Pendek kata, berdasarkan catatan Danvers dkk dalam Emotional Congruence and Judgments of Honesty and Bias, dinyatakan bahwa dalam literatur filosofis, terdapat dua teori yang saling bertentangan tentang peran emosi. Dalam teori Roberts, emosi terpisah dari pengetahuan proposisional, sehingga respons emosional tidak dapat melemahkan keyakinan. Dalam teori Furtak, kebenaran dibentuk oleh proposisi eksplisit dan asosiasi emosional yang dipelajari, sehingga keduanya harus dipertimbangkan ketika menilai apakah seseorang membuat pernyataan jujur; ketidaksesuaian dapat menunjukkan bahwa orang tersebut tidak sepenuhnya memahami dirinya sendiri.


Dari sini dapatlah dikatakan bahwa integritas yang telah sangat jelas terkait erat bahkan secara utuh dengan sebuah kejujuran, selalu dan sering menjadi pertaruhan seorang judges/penilai atau juri dalam sebuah penilaian karya seni di panggung. Dari fakta ini, pertanyaan reflektifnya adalah: Apa yang paling penting harus dimiliki oleh seorang judges/penilai? Jawaban atas pertanyaan reflektif ini hemat penulis salah satunya berpijak dari apa yang pernah dikatakan oleh Jeihan Sukmantoro dalam Menjejak Kedigdayaan Sang Seniman Jujur , bahwa “Moyang etika dan estetika adalah kejujuran”. Adagium ini, secara eksplisit berpijak dari prinsip perupa yang dikaguminya, yakni Sudjojono, di mana dalam berkesenian, Sudjojono menganut kredo “Jiwa Ketok”. Bahwa, seni adalah jiwa si seniman yang terlihat. Jiwa ketok ialah wujud kejujuran di dalam karya. 

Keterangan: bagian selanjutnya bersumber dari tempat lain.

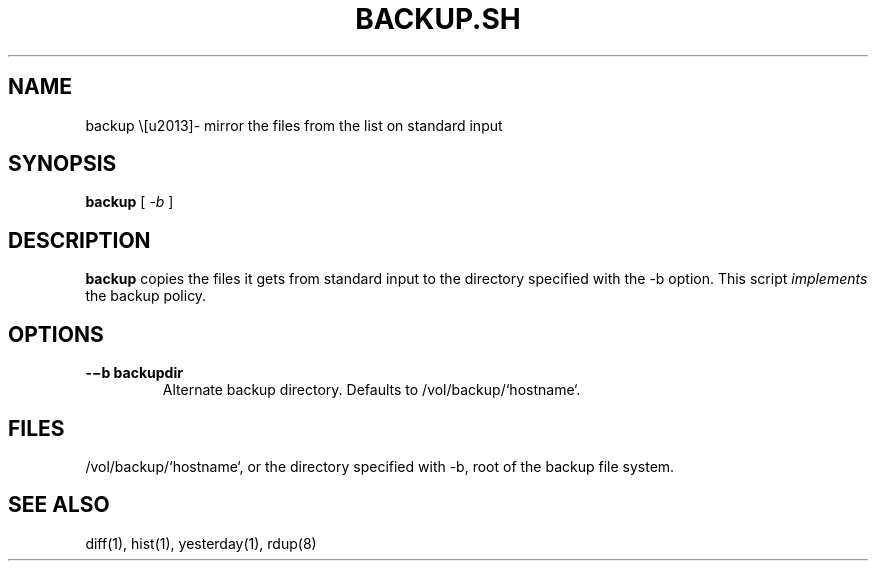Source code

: '\" t
.TH BACKUP.SH 1 "25 Dec 2005" "0.0.3" "rdump utils"

.SH NAME
backup \–- mirror the files from the list on standard input

.SH SYNOPSIS
.B backup
[
.IR \-b
]

.SH DESCRIPTION
\fBbackup\fR copies the files it gets from standard input to the directory
specified with the \-b option. This script \fIimplements\fR the backup policy. 

.SH OPTIONS
.TP 
.B \-−b backupdir
Alternate backup directory. Defaults to /vol/backup/`hostname`.

.SH FILES
/vol/backup/`hostname`, or the directory specified with \-b, root of
the backup file system.

.SH SEE ALSO
diff(1), hist(1), yesterday(1), rdup(8)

Akhirnya, kendati kapasitas dan kapabilitas seorang judges, terlampau mumpuni, namun tetap harus mengabdi kepada kejujuran dalam menilai. Para seniman (performance art) telah sangat jujur menyajikan talenta mereka di atas panggung, maka sebaliknya seorang judges pun haruslah demikian, menilai sebagaimana yang dipentaskan, dengan penuh integritas dan kejujuran. Niscaya kualitas dari penilaian itu, akan semakin memperkuat identitas diri para seniman, termasuk para judges dalam menilai. Salam seniman!